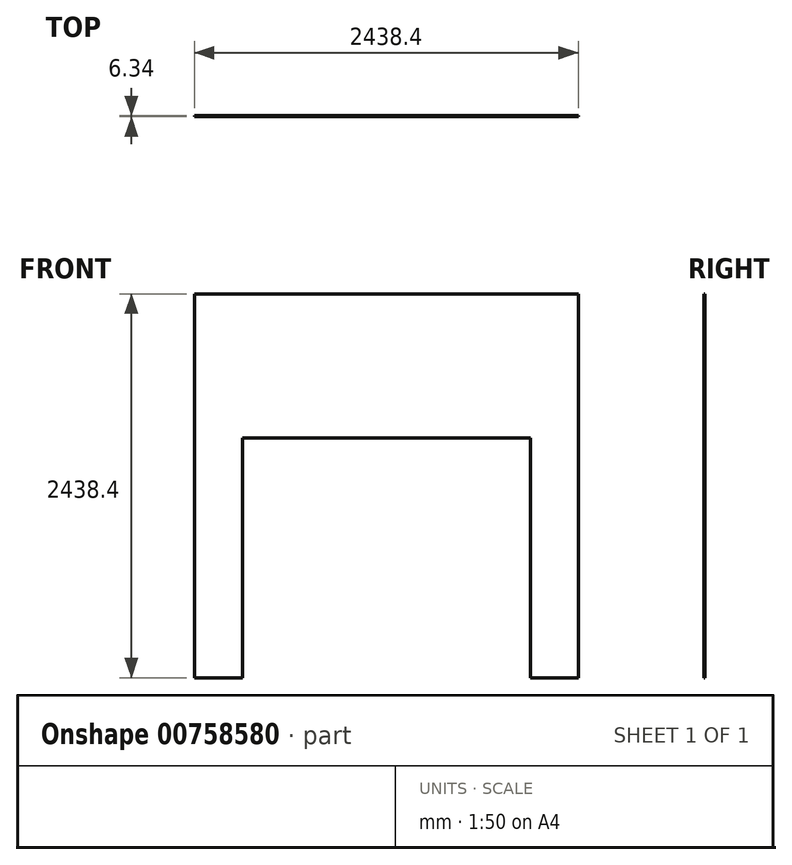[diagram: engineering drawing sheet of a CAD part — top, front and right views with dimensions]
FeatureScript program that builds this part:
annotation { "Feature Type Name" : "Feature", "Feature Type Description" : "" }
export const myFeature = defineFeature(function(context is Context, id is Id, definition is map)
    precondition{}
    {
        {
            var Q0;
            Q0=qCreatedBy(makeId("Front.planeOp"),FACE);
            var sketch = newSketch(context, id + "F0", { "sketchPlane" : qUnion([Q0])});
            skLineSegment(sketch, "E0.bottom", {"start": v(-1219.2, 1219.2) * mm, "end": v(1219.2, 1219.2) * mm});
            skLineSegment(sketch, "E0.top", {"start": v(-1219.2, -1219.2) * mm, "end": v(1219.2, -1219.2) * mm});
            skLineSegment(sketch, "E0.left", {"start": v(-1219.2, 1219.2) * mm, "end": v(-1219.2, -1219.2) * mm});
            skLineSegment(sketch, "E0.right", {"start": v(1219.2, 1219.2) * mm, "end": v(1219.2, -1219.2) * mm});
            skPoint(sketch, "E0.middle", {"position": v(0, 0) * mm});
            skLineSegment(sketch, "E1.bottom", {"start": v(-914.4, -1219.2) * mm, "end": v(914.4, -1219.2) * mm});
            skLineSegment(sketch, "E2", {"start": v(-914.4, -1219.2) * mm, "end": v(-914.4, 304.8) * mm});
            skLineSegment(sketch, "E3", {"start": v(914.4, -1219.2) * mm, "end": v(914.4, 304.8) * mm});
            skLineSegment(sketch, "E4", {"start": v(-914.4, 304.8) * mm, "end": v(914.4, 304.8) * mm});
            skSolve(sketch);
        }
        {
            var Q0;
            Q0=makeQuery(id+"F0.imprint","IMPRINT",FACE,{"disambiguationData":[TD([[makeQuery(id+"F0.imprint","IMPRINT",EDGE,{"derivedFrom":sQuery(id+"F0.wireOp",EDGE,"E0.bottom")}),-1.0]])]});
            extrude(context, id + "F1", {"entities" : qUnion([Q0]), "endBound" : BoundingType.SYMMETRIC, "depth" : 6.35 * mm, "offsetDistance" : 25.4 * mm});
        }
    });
* * *
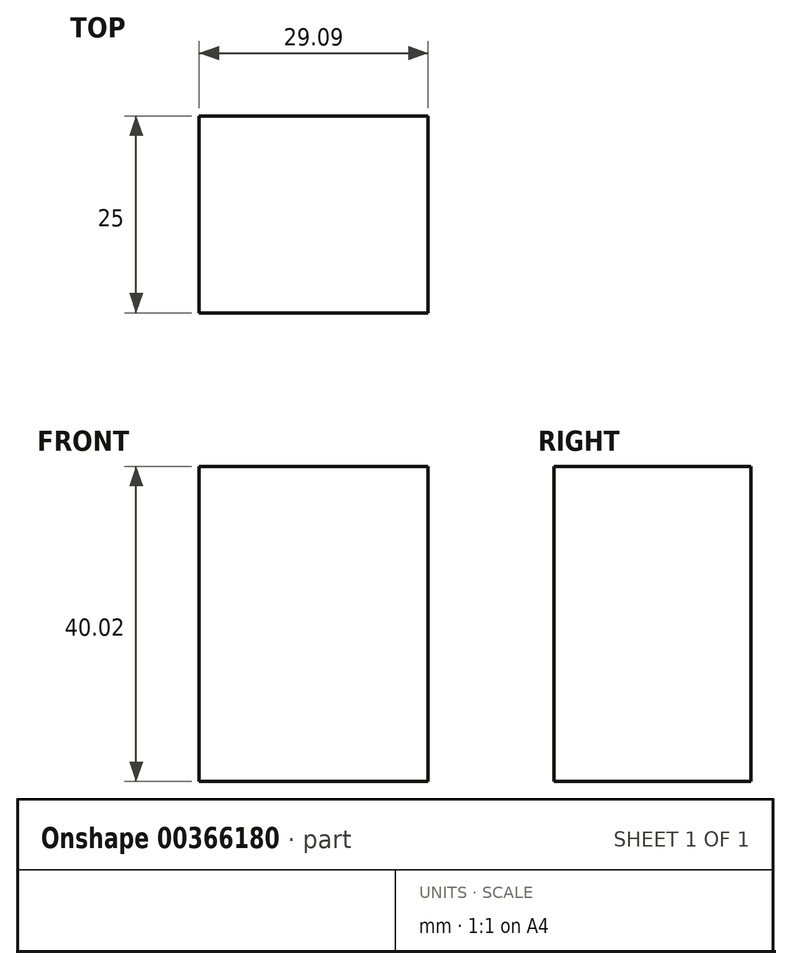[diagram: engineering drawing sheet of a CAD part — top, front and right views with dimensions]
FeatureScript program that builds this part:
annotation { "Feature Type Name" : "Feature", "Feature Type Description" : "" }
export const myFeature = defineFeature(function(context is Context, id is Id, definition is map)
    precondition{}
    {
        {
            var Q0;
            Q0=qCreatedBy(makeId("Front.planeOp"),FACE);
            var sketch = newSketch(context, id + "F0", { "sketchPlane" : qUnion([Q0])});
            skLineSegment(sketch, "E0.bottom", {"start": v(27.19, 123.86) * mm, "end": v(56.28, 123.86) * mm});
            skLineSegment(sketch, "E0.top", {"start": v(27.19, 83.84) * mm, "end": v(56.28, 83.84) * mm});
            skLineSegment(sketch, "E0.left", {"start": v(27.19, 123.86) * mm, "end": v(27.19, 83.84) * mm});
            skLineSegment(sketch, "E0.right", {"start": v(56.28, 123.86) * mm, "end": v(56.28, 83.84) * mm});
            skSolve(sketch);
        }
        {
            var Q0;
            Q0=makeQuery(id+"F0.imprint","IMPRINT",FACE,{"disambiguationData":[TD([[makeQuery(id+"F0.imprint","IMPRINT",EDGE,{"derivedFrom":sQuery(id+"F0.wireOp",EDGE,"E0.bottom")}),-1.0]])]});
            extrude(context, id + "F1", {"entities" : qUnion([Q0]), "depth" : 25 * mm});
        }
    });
==
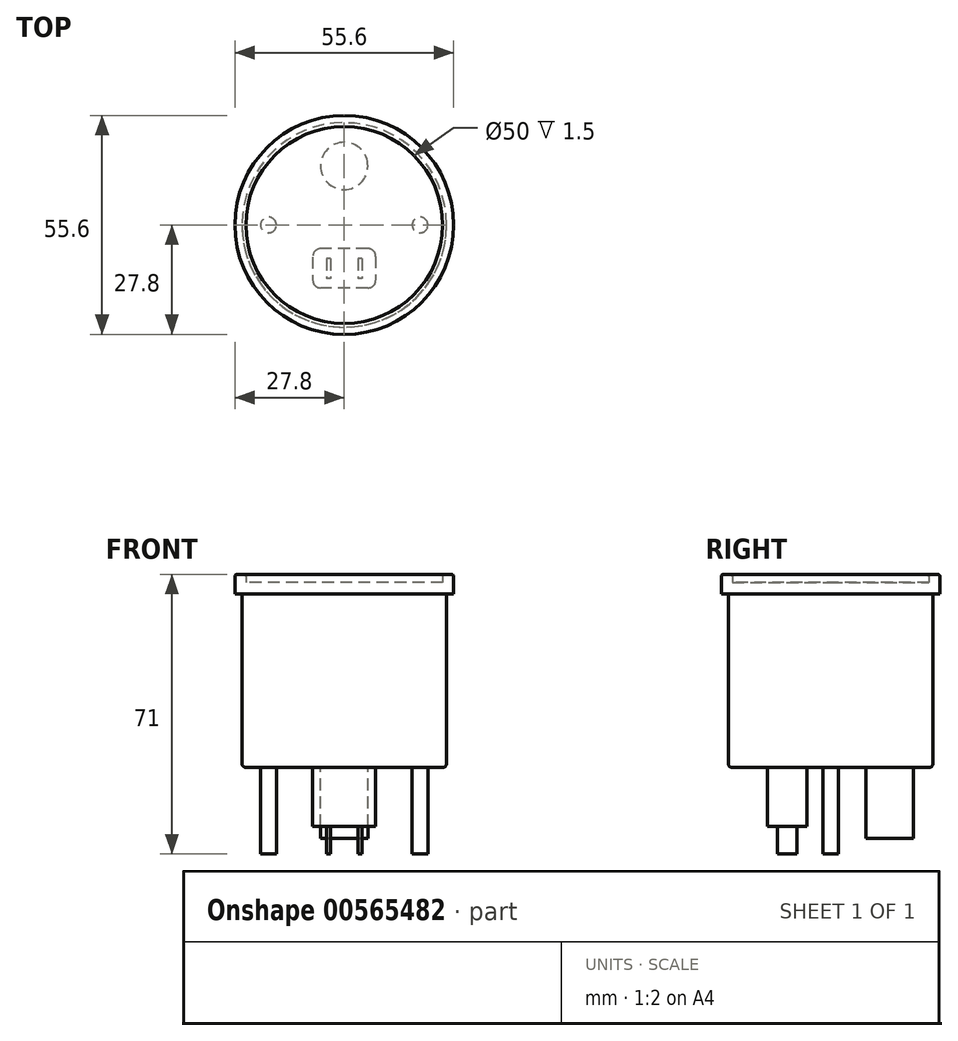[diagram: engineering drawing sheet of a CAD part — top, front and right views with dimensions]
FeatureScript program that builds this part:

● **EXERCISE DIRECTIONS**
Which lines in the data above contain the string "left"? Pick out each such line and copy it in full, counting only matches with the same uppercase and lowercase letters.

● **RESPONSE TO THIS EXERCISE**
            skLineSegment(sketch, "E0.left", {"start": v(-1219.2, 1219.2) * mm, "end": v(-1219.2, -1219.2) * mm});
            skLineSegment(sketch, "E0.left", {"start": v(27.19, 123.86) * mm, "end": v(27.19, 83.84) * mm});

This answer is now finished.